The fact that the earth's axis has a different obliquity from that of the moon proves that a change occurred in the one or the other after their separation; and, since the moon remains so nearly in the normal position, it must have been the earth that was changed. The uniformity of biological conditions in all latitudes indicates that the present obliquity had not been attained in Archæan time, nor in Palæozoic, nor in Mesozoic, nor in the Eocene, nor in the Miocene, nor in the earlier Pliocene; then comes a blank during which the Glacial epoch came and went, and, when again the record begins to be legible, there are, for the first time in the world's history, indications of alternating seasons.[1]

In view of all these facts, it seems most probable that, in that blank interval, the Glacial epoch, or, more largely, between the end of the Miocene and the beginning of the Champlain, that movement occurred which gave the earth seasons, unequal days and nights, and greatly enlarged its limits of inhabitability.

It requires no argument to show that an axis nearly perpendicular would account for the otherwise inexplicable evenness of geological climate. Although the Gulf Stream, or other currents, might bend the isotherms, the temperature at any point would, with such an axis, have remained constant. The conditions as to light and actinic force would have been the same everywhere, save the variation due to greater or less latitude. All this, however, is compatible with great cold; hence it remains to inquire why the polar climate was so warm. Many theories have been advanced to solve this problem. I have neither space nor time to discuss them now, and will only say that six or seven of the earlier ones are ably treated by Searles V. Wood, Jr., in the "Geological Magazine" for September and October, 1876; also by Dr. Croll, in his "Climate and Time." Dr. Croll's own theory I have discussed at large in "The Three Climates of Geology" ("Penn Monthly," June, July, and August, 1880), and have there pointed out what seem to me insuperable objections to it.[2]

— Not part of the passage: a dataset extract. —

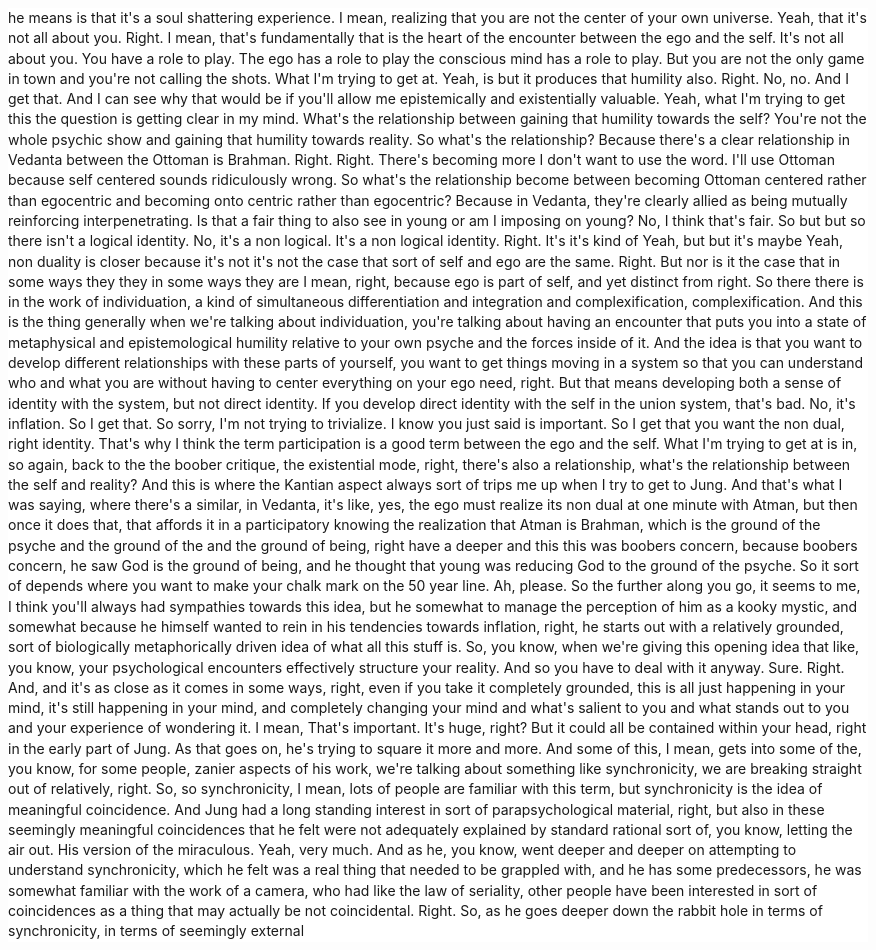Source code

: he means is that it's a soul shattering experience. I mean, realizing that you are not the center of your own universe. Yeah, that it's not all about you. Right. I mean, that's fundamentally that is the heart of the encounter between the ego and the self. It's not all about you. You have a role to play. The ego has a role to play the conscious mind has a role to play. But you are not the only game in town and you're not calling the shots. What I'm trying to get at. Yeah, is but it produces that humility also. Right. No, no. And I get that. And I can see why that would be if you'll allow me epistemically and existentially valuable. Yeah, what I'm trying to get this the question is getting clear in my mind. What's the relationship between gaining that humility towards the self? You're not the whole psychic show and gaining that humility towards reality. So what's the relationship? Because there's a clear relationship in Vedanta between the Ottoman is Brahman. Right. Right. There's becoming more I don't want to use the word. I'll use Ottoman because self centered sounds ridiculously wrong. So what's the relationship become between becoming Ottoman centered rather than egocentric and becoming onto centric rather than egocentric? Because in Vedanta, they're clearly allied as being mutually reinforcing interpenetrating. Is that a fair thing to also see in young or am I imposing on young? No, I think that's fair. So but but so there isn't a logical identity. No, it's a non logical. It's a non logical identity. Right. It's it's kind of Yeah, but but it's maybe Yeah, non duality is closer because it's not it's not the case that sort of self and ego are the same. Right. But nor is it the case that in some ways they they in some ways they are I mean, right, because ego is part of self, and yet distinct from right. So there there is in the work of individuation, a kind of simultaneous differentiation and integration and complexification, complexification. And this is the thing generally when we're talking about individuation, you're talking about having an encounter that puts you into a state of metaphysical and epistemological humility relative to your own psyche and the forces inside of it. And the idea is that you want to develop different relationships with these parts of yourself, you want to get things moving in a system so that you can understand who and what you are without having to center everything on your ego need, right. But that means developing both a sense of identity with the system, but not direct identity. If you develop direct identity with the self in the union system, that's bad. No, it's inflation. So I get that. So sorry, I'm not trying to trivialize. I know you just said is important. So I get that you want the non dual, right identity. That's why I think the term participation is a good term between the ego and the self. What I'm trying to get at is in, so again, back to the the boober critique, the existential mode, right, there's also a relationship, what's the relationship between the self and reality? And this is where the Kantian aspect always sort of trips me up when I try to get to Jung. And that's what I was saying, where there's a similar, in Vedanta, it's like, yes, the ego must realize its non dual at one minute with Atman, but then once it does that, that affords it in a participatory knowing the realization that Atman is Brahman, which is the ground of the psyche and the ground of the and the ground of being, right have a deeper and this this was boobers concern, because boobers concern, he saw God is the ground of being, and he thought that young was reducing God to the ground of the psyche. So it sort of depends where you want to make your chalk mark on the 50 year line. Ah, please. So the further along you go, it seems to me, I think you'll always had sympathies towards this idea, but he somewhat to manage the perception of him as a kooky mystic, and somewhat because he himself wanted to rein in his tendencies towards inflation, right, he starts out with a relatively grounded, sort of biologically metaphorically driven idea of what all this stuff is. So, you know, when we're giving this opening idea that like, you know, your psychological encounters effectively structure your reality. And so you have to deal with it anyway. Sure. Right. And, and it's as close as it comes in some ways, right, even if you take it completely grounded, this is all just happening in your mind, it's still happening in your mind, and completely changing your mind and what's salient to you and what stands out to you and your experience of wondering it. I mean, That's important. It's huge, right? But it could all be contained within your head, right in the early part of Jung. As that goes on, he's trying to square it more and more. And some of this, I mean, gets into some of the, you know, for some people, zanier aspects of his work, we're talking about something like synchronicity, we are breaking straight out of relatively, right. So, so synchronicity, I mean, lots of people are familiar with this term, but synchronicity is the idea of meaningful coincidence. And Jung had a long standing interest in sort of parapsychological material, right, but also in these seemingly meaningful coincidences that he felt were not adequately explained by standard rational sort of, you know, letting the air out. His version of the miraculous. Yeah, very much. And as he, you know, went deeper and deeper on attempting to understand synchronicity, which he felt was a real thing that needed to be grappled with, and he has some predecessors, he was somewhat familiar with the work of a camera, who had like the law of seriality, other people have been interested in sort of coincidences as a thing that may actually be not coincidental. Right. So, as he goes deeper down the rabbit hole in terms of synchronicity, in terms of seemingly external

Professor Whitney has lately put forth another theory, attributing the early warmth to the sun itself being hotter in geological times

  1. There probably were zones of climate in the latter half of the Tertiary, or at least in the Pliocene, but these are quite compatible with the absence of seasons, since, with a perpendicular axis, temperature, however it might differ on different parallels, would be constant in each.
  2. Since writing the above I have read Professor Woeikof's article in the "American Journal of Science" for March, 1886, entitled "An Examination of Dr. Croll's Hypotheses of Geological Climates." It is a careful testing of Dr. Croll's theories by applying them to present facts, as to summer and winter variations of climate. He shows that no such differences exist as Dr. Croll's theories demand. He sums up his conclusions (page 178) as follows: "The main points on which rests, so to say, the whole fabric in its explanation of glaciation and geological climates generally—the influence of winter in aphelion and in perihelion—during high eccentricity, and the calculation of temperatures in proportion to the sun-heat received, are unfortunately fallacious." The article will well repay the student of geological climate for its careful study.